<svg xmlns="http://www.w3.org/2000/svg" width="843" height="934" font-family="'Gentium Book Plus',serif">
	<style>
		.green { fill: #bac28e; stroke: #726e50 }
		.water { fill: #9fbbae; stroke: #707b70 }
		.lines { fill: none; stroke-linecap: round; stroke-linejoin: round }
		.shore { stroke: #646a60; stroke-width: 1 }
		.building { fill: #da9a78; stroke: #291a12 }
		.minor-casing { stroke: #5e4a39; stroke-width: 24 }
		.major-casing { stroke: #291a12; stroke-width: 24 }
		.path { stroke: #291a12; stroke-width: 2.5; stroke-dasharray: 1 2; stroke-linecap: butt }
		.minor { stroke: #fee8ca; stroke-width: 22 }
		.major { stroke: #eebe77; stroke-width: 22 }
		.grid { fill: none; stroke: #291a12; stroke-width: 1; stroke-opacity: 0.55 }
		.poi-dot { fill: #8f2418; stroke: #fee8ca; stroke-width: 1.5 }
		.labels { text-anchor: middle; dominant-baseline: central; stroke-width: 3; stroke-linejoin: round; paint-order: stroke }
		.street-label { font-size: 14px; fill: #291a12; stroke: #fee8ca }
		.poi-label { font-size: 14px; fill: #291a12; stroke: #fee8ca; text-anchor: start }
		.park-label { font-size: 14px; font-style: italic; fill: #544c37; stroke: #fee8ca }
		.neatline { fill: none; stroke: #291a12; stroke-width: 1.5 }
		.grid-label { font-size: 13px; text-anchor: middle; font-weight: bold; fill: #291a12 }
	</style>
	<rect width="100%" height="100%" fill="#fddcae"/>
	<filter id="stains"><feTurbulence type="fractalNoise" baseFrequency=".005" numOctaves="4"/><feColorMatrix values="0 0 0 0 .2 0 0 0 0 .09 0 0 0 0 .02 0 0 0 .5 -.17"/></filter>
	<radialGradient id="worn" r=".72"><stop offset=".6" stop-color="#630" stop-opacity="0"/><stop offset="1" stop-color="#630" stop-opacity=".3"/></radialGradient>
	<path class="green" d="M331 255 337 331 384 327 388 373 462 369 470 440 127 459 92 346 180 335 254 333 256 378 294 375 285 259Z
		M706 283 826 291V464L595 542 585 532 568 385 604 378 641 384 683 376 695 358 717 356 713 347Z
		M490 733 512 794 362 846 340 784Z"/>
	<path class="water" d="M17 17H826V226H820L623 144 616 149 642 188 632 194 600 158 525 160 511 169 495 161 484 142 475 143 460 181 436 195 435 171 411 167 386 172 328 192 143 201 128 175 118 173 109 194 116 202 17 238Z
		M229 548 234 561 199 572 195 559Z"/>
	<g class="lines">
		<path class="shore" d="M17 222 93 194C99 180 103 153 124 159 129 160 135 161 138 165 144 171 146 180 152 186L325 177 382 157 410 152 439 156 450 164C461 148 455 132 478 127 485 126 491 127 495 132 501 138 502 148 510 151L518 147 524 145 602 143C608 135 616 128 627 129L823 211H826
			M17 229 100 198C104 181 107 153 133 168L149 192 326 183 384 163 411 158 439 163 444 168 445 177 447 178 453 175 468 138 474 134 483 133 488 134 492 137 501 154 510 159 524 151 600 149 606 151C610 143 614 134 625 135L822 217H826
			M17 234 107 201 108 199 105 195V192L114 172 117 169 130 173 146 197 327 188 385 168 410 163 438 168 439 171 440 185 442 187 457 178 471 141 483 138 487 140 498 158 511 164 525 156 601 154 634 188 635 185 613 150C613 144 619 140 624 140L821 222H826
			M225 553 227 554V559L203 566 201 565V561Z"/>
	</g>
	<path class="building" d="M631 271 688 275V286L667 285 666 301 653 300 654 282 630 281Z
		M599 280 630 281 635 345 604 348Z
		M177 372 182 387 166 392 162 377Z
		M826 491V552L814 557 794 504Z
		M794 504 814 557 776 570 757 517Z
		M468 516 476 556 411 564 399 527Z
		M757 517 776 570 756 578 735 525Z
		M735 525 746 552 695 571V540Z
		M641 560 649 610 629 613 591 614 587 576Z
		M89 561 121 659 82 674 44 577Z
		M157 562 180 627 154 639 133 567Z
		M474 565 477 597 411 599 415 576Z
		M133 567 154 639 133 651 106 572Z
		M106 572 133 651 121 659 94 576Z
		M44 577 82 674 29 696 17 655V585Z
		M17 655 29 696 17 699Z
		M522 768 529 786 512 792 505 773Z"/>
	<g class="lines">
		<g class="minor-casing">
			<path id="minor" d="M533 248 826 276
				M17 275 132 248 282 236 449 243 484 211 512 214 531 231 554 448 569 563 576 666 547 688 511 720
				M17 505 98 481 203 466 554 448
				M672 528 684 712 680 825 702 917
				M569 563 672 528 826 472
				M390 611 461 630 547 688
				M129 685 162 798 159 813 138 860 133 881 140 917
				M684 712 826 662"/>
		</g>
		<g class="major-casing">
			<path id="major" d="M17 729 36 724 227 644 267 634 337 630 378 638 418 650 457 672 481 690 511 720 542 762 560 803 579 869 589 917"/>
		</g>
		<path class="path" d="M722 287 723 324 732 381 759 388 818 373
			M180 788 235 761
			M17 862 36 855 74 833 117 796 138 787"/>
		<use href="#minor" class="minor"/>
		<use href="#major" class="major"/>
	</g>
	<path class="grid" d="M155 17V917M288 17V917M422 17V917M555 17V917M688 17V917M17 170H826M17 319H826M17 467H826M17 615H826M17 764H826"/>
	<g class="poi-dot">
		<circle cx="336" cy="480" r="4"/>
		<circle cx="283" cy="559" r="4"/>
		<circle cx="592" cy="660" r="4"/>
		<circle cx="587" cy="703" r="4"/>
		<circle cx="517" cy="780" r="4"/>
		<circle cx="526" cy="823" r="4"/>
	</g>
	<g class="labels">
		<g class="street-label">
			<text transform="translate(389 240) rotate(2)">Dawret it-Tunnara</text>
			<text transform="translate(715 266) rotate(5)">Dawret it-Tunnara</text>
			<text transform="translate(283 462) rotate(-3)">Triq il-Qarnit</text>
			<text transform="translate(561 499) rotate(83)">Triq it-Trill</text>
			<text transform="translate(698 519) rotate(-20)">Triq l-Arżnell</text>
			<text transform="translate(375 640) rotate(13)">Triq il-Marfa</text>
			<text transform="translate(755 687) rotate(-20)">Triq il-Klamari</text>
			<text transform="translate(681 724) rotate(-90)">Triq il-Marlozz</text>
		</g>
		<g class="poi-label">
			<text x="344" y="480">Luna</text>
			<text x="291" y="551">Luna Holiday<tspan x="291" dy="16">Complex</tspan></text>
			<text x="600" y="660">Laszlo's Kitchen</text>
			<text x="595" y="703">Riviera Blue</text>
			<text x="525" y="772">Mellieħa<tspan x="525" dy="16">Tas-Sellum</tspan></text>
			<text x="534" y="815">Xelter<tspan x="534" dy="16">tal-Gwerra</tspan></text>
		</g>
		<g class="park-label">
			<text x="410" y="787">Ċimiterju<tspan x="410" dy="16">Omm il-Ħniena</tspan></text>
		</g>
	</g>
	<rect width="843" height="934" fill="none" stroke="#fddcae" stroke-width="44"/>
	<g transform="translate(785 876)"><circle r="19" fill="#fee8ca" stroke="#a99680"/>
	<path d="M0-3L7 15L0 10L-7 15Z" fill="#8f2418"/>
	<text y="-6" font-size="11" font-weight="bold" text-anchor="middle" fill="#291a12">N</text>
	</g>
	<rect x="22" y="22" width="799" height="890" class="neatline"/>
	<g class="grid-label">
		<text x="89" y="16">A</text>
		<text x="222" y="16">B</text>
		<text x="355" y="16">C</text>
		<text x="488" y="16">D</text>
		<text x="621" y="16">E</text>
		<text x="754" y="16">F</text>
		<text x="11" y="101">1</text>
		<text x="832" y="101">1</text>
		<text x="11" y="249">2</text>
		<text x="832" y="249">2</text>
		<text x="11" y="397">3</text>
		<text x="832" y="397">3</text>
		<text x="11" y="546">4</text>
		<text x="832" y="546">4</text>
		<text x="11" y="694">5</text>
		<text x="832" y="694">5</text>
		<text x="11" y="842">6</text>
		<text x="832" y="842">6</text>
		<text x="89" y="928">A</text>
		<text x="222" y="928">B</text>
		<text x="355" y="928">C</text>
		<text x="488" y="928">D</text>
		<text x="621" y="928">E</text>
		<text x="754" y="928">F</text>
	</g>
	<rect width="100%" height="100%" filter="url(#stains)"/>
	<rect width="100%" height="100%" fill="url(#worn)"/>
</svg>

### WHAT IS EXPECTED
Look above for the line with "#291a12; stroke-width: 1;" and the line with "middle; dominant-baseline: central;". Write out those two lines and all the lines between them, exactly, and no others.

### ANSWER AREA
		.grid { fill: none; stroke: #291a12; stroke-width: 1; stroke-opacity: 0.55 }
		.poi-dot { fill: #8f2418; stroke: #fee8ca; stroke-width: 1.5 }
		.labels { text-anchor: middle; dominant-baseline: central; stroke-width: 3; stroke-linejoin: round; paint-order: stroke }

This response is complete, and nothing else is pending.